━━ Input data ━━

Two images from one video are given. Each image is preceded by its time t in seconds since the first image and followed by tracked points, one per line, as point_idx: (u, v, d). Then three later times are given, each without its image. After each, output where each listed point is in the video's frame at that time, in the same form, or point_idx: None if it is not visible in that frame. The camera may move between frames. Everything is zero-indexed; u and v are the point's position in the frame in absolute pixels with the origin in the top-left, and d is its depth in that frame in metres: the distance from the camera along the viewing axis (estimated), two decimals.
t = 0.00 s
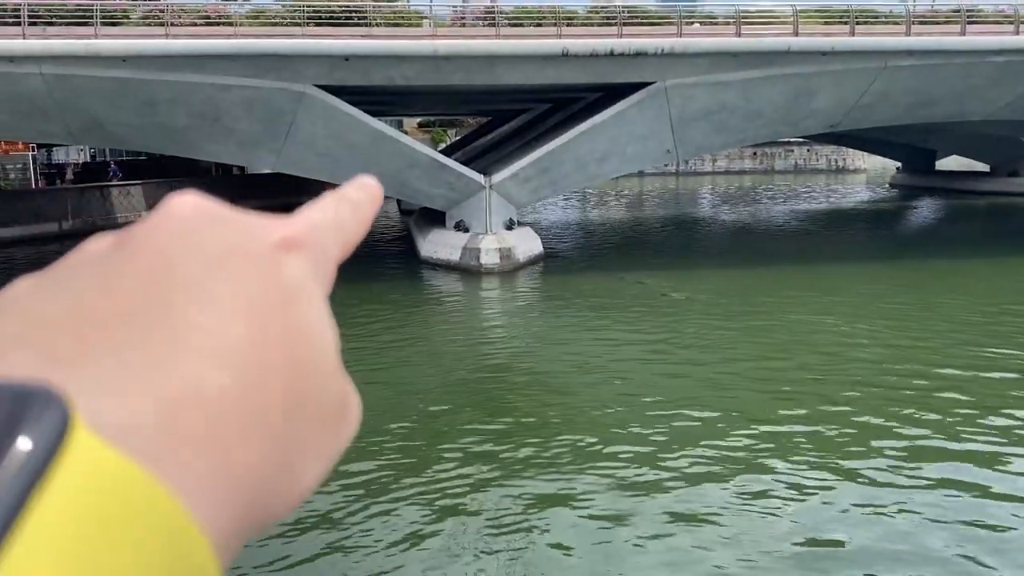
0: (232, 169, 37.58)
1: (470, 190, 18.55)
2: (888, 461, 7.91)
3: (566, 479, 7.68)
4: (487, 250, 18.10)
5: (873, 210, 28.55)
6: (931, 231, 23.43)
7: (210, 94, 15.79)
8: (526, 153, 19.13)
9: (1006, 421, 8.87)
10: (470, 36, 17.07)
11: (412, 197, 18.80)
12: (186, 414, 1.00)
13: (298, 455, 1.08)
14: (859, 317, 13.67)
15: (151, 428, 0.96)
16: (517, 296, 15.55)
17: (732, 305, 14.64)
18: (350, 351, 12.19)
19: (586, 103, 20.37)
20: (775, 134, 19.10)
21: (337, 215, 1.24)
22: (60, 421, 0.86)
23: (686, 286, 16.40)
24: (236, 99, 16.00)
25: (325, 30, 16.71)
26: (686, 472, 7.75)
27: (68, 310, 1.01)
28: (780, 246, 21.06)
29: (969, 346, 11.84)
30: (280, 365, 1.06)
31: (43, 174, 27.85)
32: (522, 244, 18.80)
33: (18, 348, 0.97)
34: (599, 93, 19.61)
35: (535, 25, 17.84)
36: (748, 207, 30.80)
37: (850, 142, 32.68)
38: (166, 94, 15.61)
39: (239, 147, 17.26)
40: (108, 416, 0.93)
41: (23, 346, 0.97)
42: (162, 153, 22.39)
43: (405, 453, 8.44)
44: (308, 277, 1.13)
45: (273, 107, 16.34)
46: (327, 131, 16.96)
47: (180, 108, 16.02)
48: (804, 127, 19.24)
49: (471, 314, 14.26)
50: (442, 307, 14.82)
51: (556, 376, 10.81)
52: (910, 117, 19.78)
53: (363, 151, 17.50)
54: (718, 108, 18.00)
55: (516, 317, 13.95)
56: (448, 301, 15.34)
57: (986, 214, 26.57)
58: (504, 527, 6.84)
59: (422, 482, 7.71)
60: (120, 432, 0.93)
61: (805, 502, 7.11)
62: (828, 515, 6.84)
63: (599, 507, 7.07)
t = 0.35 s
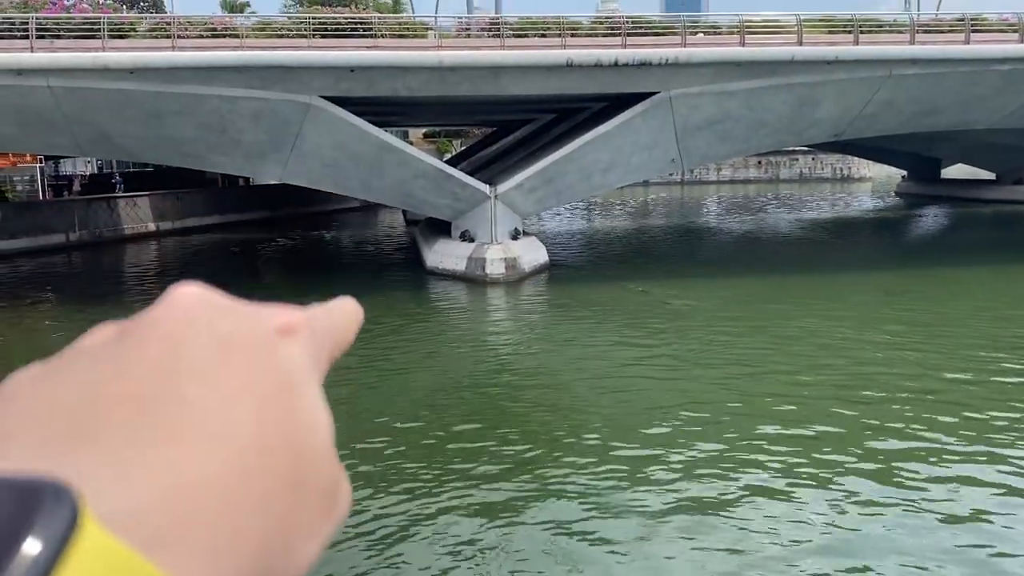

━━━

#### What this task involves:
Where the line with "43: (405, 453, 8.44)" appears, begin there and transcribe exactly through the last line of the data, leaving all pictures aside.

#### Expected output:
43: (405, 453, 8.44)
44: (308, 277, 1.13)
45: (273, 107, 16.34)
46: (327, 131, 16.96)
47: (180, 108, 16.02)
48: (804, 127, 19.24)
49: (471, 314, 14.26)
50: (442, 307, 14.82)
51: (556, 376, 10.81)
52: (910, 117, 19.78)
53: (363, 151, 17.50)
54: (718, 108, 18.00)
55: (516, 317, 13.95)
56: (448, 301, 15.34)
57: (986, 214, 26.57)
58: (504, 527, 6.84)
59: (422, 482, 7.71)
60: (120, 432, 0.93)
61: (805, 502, 7.11)
62: (828, 515, 6.84)
63: (599, 507, 7.07)
t = 0.35 s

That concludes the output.